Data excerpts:

■ ■ ■ ■ ■

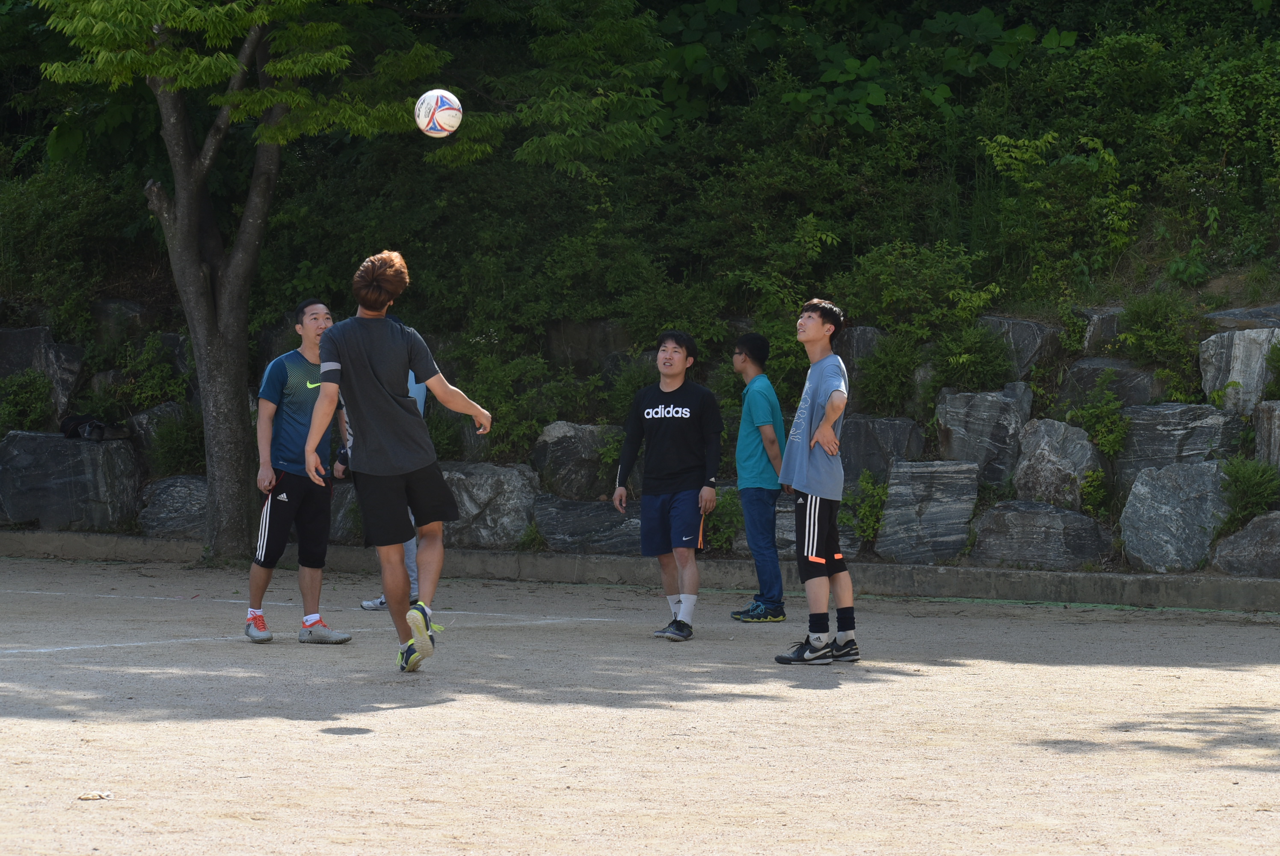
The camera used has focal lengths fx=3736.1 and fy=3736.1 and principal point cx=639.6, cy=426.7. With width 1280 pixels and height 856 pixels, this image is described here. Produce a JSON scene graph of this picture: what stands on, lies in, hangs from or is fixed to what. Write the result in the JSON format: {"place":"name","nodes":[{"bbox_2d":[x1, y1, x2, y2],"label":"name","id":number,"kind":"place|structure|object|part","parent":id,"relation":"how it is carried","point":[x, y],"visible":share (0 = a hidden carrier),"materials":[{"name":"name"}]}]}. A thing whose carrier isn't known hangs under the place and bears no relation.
{"place":"outdoors","nodes":[
{"label":"outdoors","id":0,"kind":"place"},
{"bbox_2d":[414,88,462,136],"label":"soccer ball","id":1,"kind":"object","parent":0,"point":[451,111],"visible":0.95,"materials":[{"name":"white"}]},
{"bbox_2d":[0,297,1278,577],"label":"stone wall","id":2,"kind":"structure","parent":0,"point":[980,517],"materials":[{"name":"grey stone"}]},
{"bbox_2d":[0,368,55,434],"label":"shrub","id":3,"kind":"object","parent":2,"relation":"in","point":[36,410],"visible":0.9,"materials":[{"name":"green plant"}]},
{"bbox_2d":[0,325,85,423],"label":"rock","id":4,"kind":"object","parent":2,"relation":"in","point":[23,368],"visible":0.61,"materials":[{"name":"grey stone"}]},
{"bbox_2d":[0,429,142,530],"label":"rock","id":5,"kind":"object","parent":2,"relation":"in","point":[63,442],"visible":0.84,"materials":[{"name":"grey stone"}]},
{"bbox_2d":[60,413,130,440],"label":"bag","id":6,"kind":"object","parent":5,"relation":"on","point":[91,425],"visible":0.94,"materials":[{"name":"black"}]},
{"bbox_2d":[90,299,147,343],"label":"rock","id":7,"kind":"object","parent":2,"relation":"in","point":[136,310],"visible":0.46,"materials":[{"name":"grey stone"}]},
{"bbox_2d":[106,332,190,413],"label":"shrub","id":8,"kind":"object","parent":2,"relation":"in","point":[143,402],"visible":0.79,"materials":[{"name":"green plant"}]},
{"bbox_2d":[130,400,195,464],"label":"rock","id":9,"kind":"object","parent":2,"relation":"in","point":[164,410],"visible":0.3,"materials":[{"name":"grey stone"}]},
{"bbox_2d":[137,474,207,537],"label":"rock","id":10,"kind":"object","parent":2,"relation":"in","point":[179,492],"visible":0.6,"materials":[{"name":"grey stone"}]},
{"bbox_2d":[146,407,207,476],"label":"shrub","id":11,"kind":"object","parent":2,"relation":"in","point":[181,452],"visible":0.71,"materials":[{"name":"green plant"}]},
{"bbox_2d":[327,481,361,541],"label":"rock","id":12,"kind":"object","parent":2,"relation":"in","point":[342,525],"visible":0.35,"materials":[{"name":"grey stone"}]},
{"bbox_2d":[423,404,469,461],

■ ■ ■ ■ ■

Copy the records exactly as they appear, leaving every picture out.

The camera used has focal lengths fx=3736.1 and fy=3736.1 and principal point cx=639.6, cy=426.7. With width 1280 pixels and height 856 pixels, this image is described here. Produce a JSON scene graph of this picture: what stands on, lies in, hangs from or is fixed to what. Write the result in the JSON format: {"place":"name","nodes":[{"bbox_2d":[x1, y1, x2, y2],"label":"name","id":number,"kind":"place|structure|object|part","parent":id,"relation":"how it is carried","point":[x, y],"visible":share (0 = a hidden carrier),"materials":[{"name":"name"}]}]}. A thing whose carrier isn't known hangs under the place and bears no relation.
{"place":"outdoors","nodes":[
{"label":"outdoors","id":0,"kind":"place"},
{"bbox_2d":[414,88,462,136],"label":"soccer ball","id":1,"kind":"object","parent":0,"point":[451,111],"visible":0.95,"materials":[{"name":"white"}]},
{"bbox_2d":[0,297,1278,577],"label":"stone wall","id":2,"kind":"structure","parent":0,"point":[980,517],"materials":[{"name":"grey stone"}]},
{"bbox_2d":[0,368,55,434],"label":"shrub","id":3,"kind":"object","parent":2,"relation":"in","point":[36,410],"visible":0.9,"materials":[{"name":"green plant"}]},
{"bbox_2d":[0,325,85,423],"label":"rock","id":4,"kind":"object","parent":2,"relation":"in","point":[23,368],"visible":0.61,"materials":[{"name":"grey stone"}]},
{"bbox_2d":[0,429,142,530],"label":"rock","id":5,"kind":"object","parent":2,"relation":"in","point":[63,442],"visible":0.84,"materials":[{"name":"grey stone"}]},
{"bbox_2d":[60,413,130,440],"label":"bag","id":6,"kind":"object","parent":5,"relation":"on","point":[91,425],"visible":0.94,"materials":[{"name":"black"}]},
{"bbox_2d":[90,299,147,343],"label":"rock","id":7,"kind":"object","parent":2,"relation":"in","point":[136,310],"visible":0.46,"materials":[{"name":"grey stone"}]},
{"bbox_2d":[106,332,190,413],"label":"shrub","id":8,"kind":"object","parent":2,"relation":"in","point":[143,402],"visible":0.79,"materials":[{"name":"green plant"}]},
{"bbox_2d":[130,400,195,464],"label":"rock","id":9,"kind":"object","parent":2,"relation":"in","point":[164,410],"visible":0.3,"materials":[{"name":"grey stone"}]},
{"bbox_2d":[137,474,207,537],"label":"rock","id":10,"kind":"object","parent":2,"relation":"in","point":[179,492],"visible":0.6,"materials":[{"name":"grey stone"}]},
{"bbox_2d":[146,407,207,476],"label":"shrub","id":11,"kind":"object","parent":2,"relation":"in","point":[181,452],"visible":0.71,"materials":[{"name":"green plant"}]},
{"bbox_2d":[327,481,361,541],"label":"rock","id":12,"kind":"object","parent":2,"relation":"in","point":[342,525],"visible":0.35,"materials":[{"name":"grey stone"}]},
{"bbox_2d":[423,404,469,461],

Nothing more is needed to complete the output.